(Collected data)
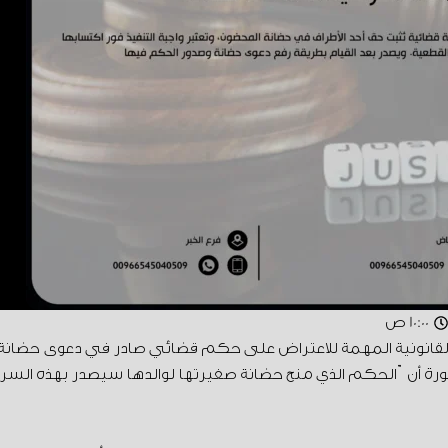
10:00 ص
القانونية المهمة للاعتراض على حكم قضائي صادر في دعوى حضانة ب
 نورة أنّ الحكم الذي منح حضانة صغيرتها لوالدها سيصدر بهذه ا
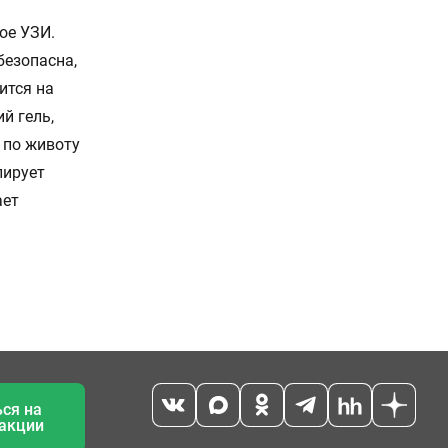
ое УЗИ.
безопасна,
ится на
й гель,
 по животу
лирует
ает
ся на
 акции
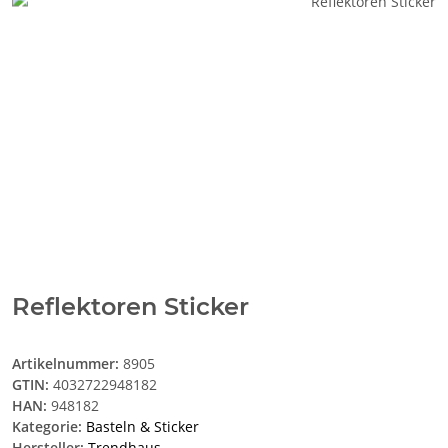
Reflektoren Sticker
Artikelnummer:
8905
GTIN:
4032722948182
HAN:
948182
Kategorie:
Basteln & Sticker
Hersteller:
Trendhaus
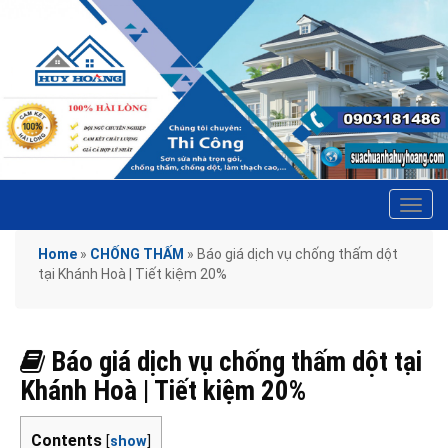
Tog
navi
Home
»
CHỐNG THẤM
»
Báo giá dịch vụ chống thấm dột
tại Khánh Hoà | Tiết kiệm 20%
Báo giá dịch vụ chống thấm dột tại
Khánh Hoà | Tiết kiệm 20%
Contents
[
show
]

◆ **What you need to do**:
Set down the records exactly, without the pictures.

◆ **Result**:
10:00 ص
القانونية المهمة للاعتراض على حكم قضائي صادر في دعوى حضانة ب
 نورة أنّ الحكم الذي منح حضانة صغيرتها لوالدها سيصدر بهذه ا
ое УЗИ.
безопасна,
ится на
й гель,
 по животу
лирует
ает
ся на
 акции
Reflektoren Sticker
Artikelnummer:
8905
GTIN:
4032722948182
HAN:
948182
Kategorie:
Basteln & Sticker
Hersteller:
Trendhaus
Tog
navi
Home
»
CHỐNG THẤM
»
Báo giá dịch vụ chống thấm dột
tại Khánh Hoà | Tiết kiệm 20%
Báo giá dịch vụ chống thấm dột tại
Khánh Hoà | Tiết kiệm 20%
Contents
[
show
]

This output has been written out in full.